- Los Berros Position in California.
- Coordinates: 35°04′51″N 120°32′42″W﻿ / ﻿35.08083°N 120.54500°W
- Country: United States
- State: California
- County: San Luis Obispo

Area
- • Total: 2.512 sq mi (6.507 km^{2})
- • Land: 2.512 sq mi (6.507 km^{2})
- • Water: 0 sq mi (0 km^{2}) 0%
- Elevation: 194 ft (59 m)

Population (2020)
- • Total: 623
- • Density: 248/sq mi (95.7/km^{2})
- Time zone: UTC-8 (Pacific (PST))
- • Summer (DST): UTC-7 (PDT)
- GNIS feature ID: 2583063

= Los Berros, California =

Los Berros (Spanish for The Watercresses) is a census-designated place in San Luis Obispo County, California. Los Berros sits at an elevation of 194 ft. The 2020 United States census reported Los Berros's population was 623.

==Geography==
According to the United States Census Bureau, the CDP covers an area of 2.5 square miles (6.5 km^{2}), all of it land.

==Demographics==

Los Berros first appeared as a census designated place in the 2010 U.S. census.

The 2020 United States census reported that Los Berros had a population of 623. The population density was 247.9 PD/sqmi. The racial makeup of Los Berros was 441 (70.8%) White, 7 (1.1%) African American, 3 (0.5%) Native American, 16 (2.6%) Asian, 0 (0.0%) Pacific Islander, 44 (7.1%) from other races, and 112 (18.0%) from two or more races. Hispanic or Latino of any race were 141 persons (22.6%).

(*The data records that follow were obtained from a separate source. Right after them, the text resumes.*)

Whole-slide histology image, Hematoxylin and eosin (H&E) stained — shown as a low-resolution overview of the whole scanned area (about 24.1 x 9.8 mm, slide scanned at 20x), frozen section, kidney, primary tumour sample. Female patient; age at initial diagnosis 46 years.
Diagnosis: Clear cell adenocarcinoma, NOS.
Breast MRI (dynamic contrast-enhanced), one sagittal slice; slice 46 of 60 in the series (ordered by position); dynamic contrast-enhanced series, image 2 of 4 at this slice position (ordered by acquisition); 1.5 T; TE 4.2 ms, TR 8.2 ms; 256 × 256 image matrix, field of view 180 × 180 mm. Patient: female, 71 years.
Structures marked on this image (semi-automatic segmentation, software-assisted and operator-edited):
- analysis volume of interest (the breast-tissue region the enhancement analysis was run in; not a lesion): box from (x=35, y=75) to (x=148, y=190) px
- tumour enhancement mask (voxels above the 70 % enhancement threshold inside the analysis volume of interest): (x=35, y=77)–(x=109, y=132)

The census reported that 614 people (98.6% of the population) lived in households, 9 (1.4%) lived in non-institutionalized group quarters, and no one was institutionalized.

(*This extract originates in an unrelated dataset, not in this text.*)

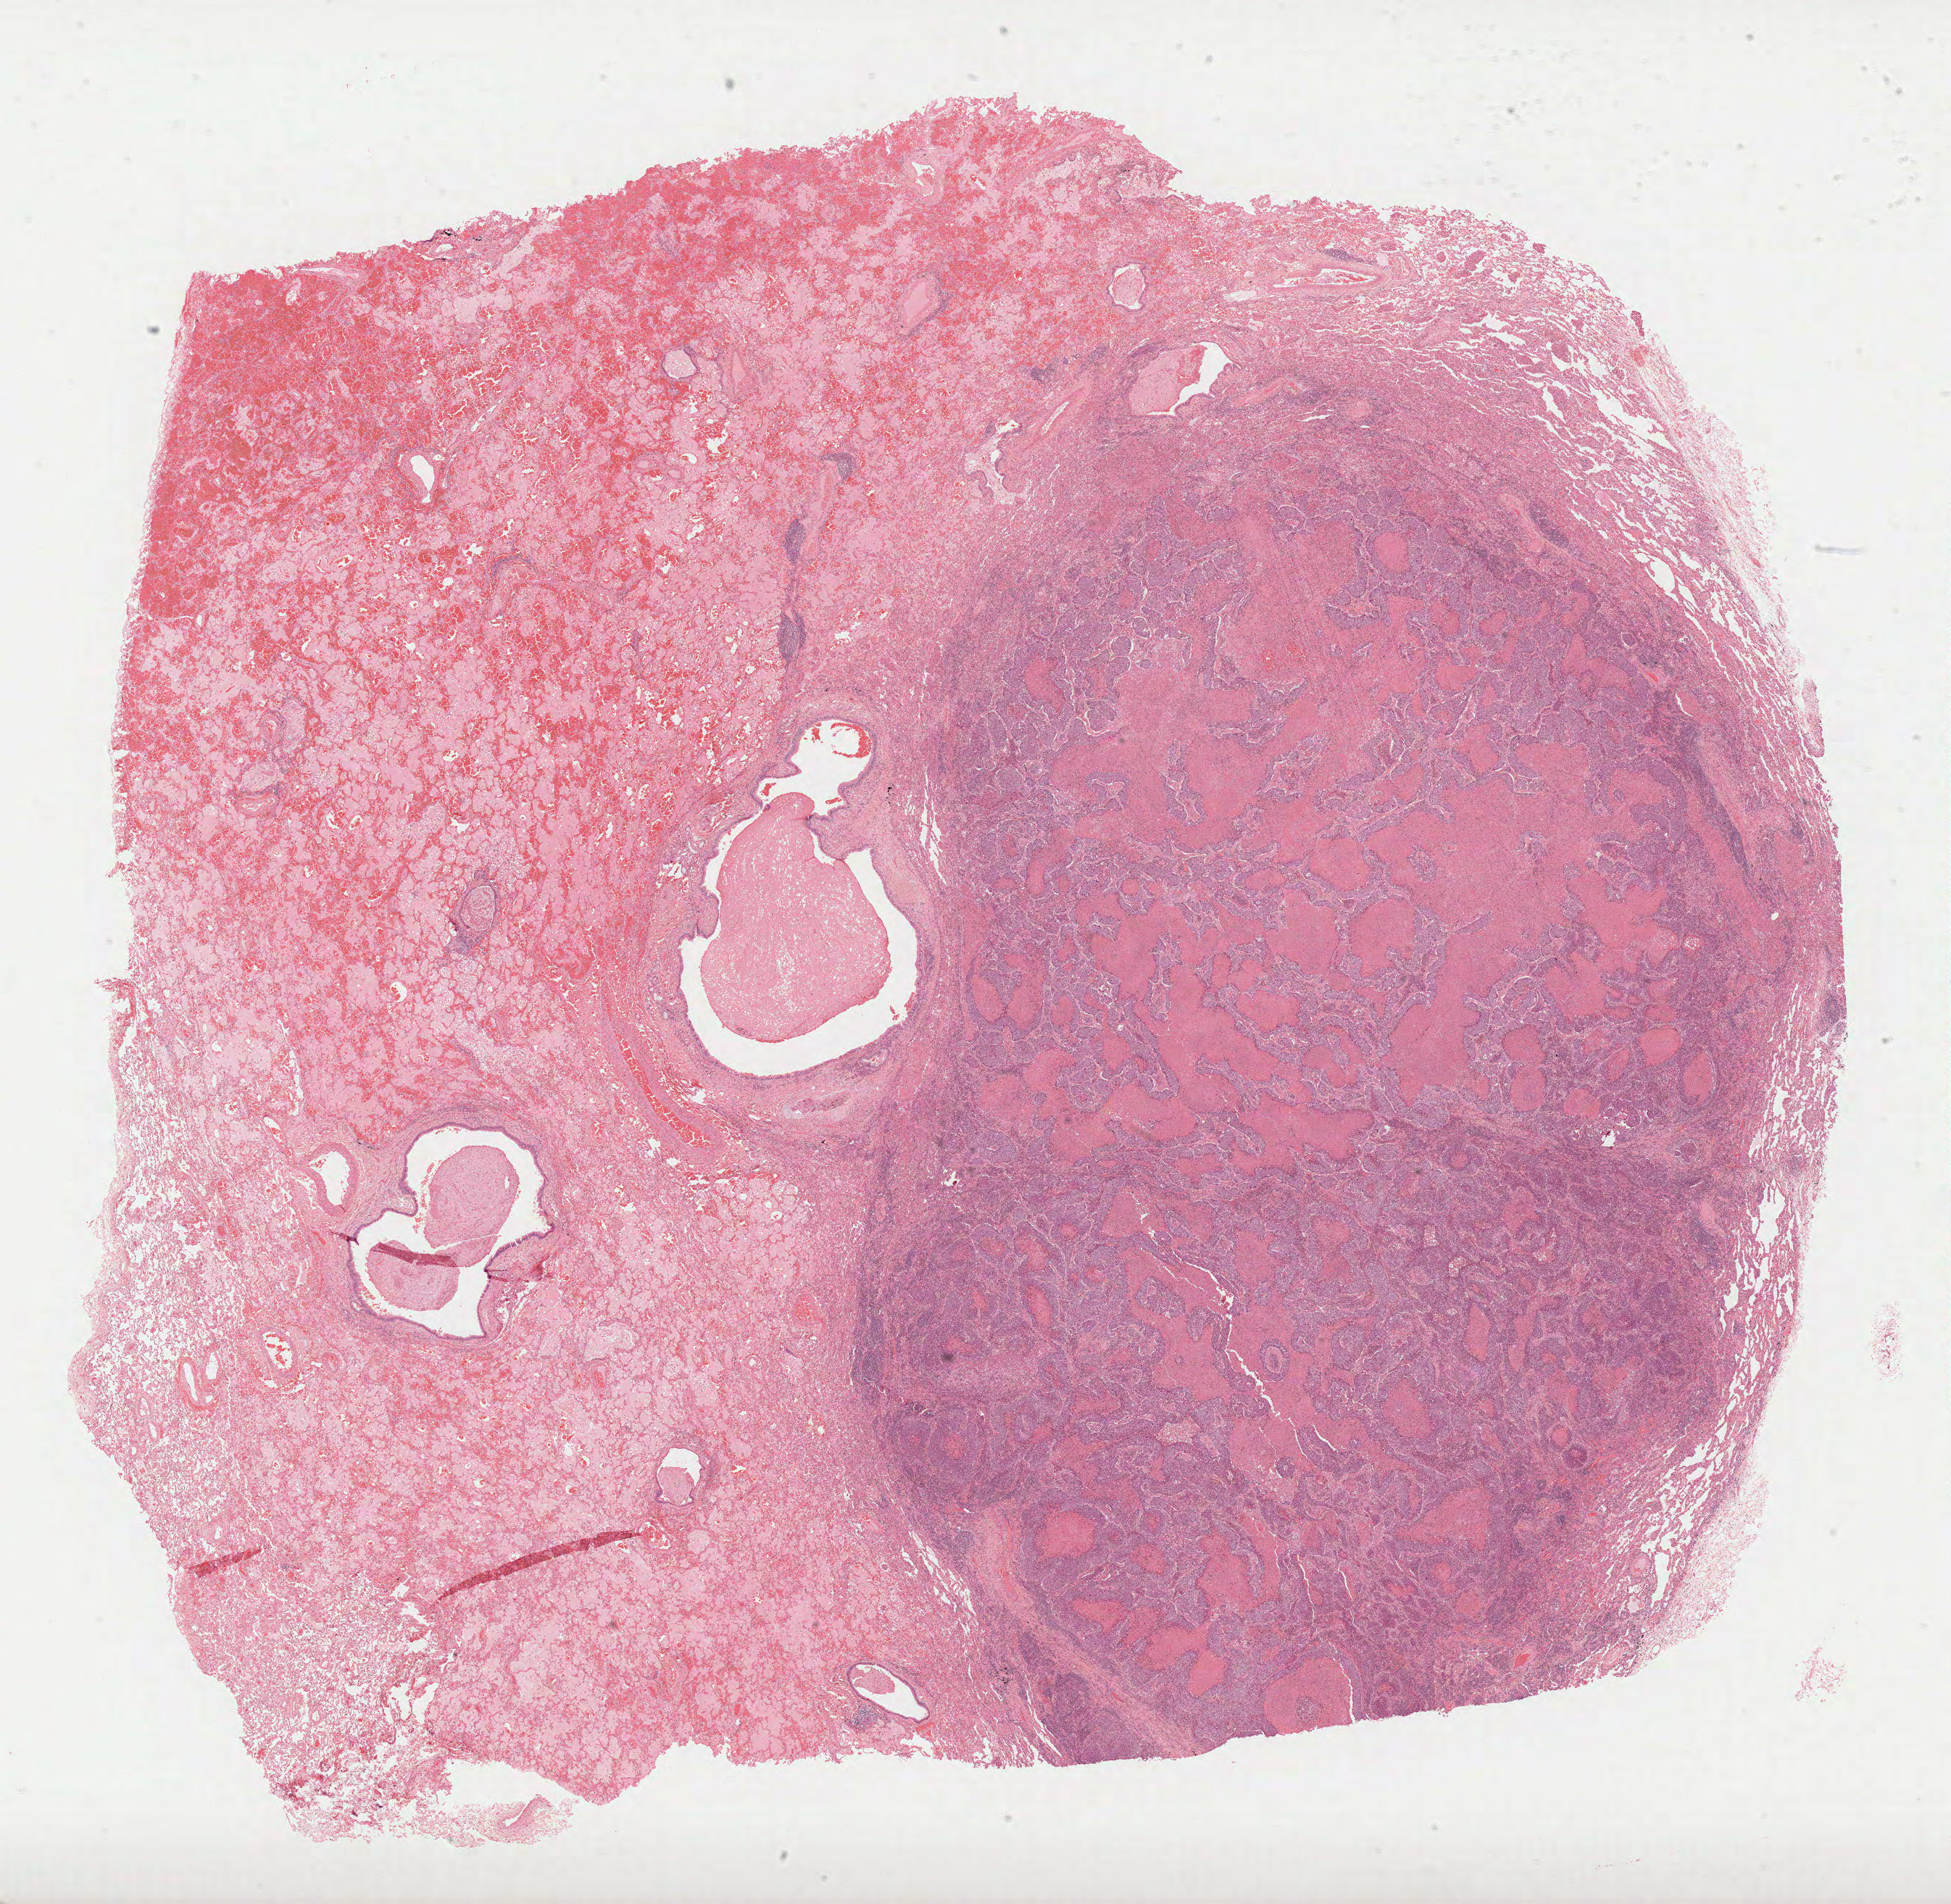
H&E whole-slide image — shown as a low-resolution overview of the whole scanned area (about 21.7 x 21.2 mm); formalin-fixed paraffin-embedded (FFPE) diagnostic section; lung, primary tumour sample. Male, age 63 years at initial diagnosis.
AJCC pathologic stage: IIB. Laterality: left. Pathologic diagnosis: Squamous cell carcinoma, NOS (lower lobe, lung).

There were 217 households, out of which 61 (28.1%) had children under the age of 18 living in them, 153 (70.5%) were married-couple households, 3 (1.4%) were cohabiting couple households, 31 (14.3%) had a female householder with no partner present, and 30 (13.8%) had a male householder with no partner present. 35 households (16.1%) were one person, and 20 (9.2%) were one person aged 65 or older. The average household size was 2.83. There were 178 families (82.0% of all households).

The age distribution was 125 people (20.1%) under the age of 18, 64 people (10.3%) aged 18 to 24, 131 people (21.0%) aged 25 to 44, 168 people (27.0%) aged 45 to 64, and 135 people (21.7%) who were 65 years of age or older. The median age was 44.5 years. For every 100 females, there were 105.6 males.

There were 235 housing units at an average density of 93.5 /mi2, of which 217 (92.3%) were occupied. Of these, 161 (74.2%) were owner-occupied, and 56 (25.8%) were occupied by renters.

Historical population
| Census | Pop. | Note | %± |
| 2010 | 641 |  | — |
| 2020 | 623 |  | −2.8% |
U.S. Decennial Census 1850–1870 1880-1890 1900 1910 1920 1930 1940 1950 1960 1970 1980 1990 2000 2010

==Education==
It is in the Lucia Mar Unified School District.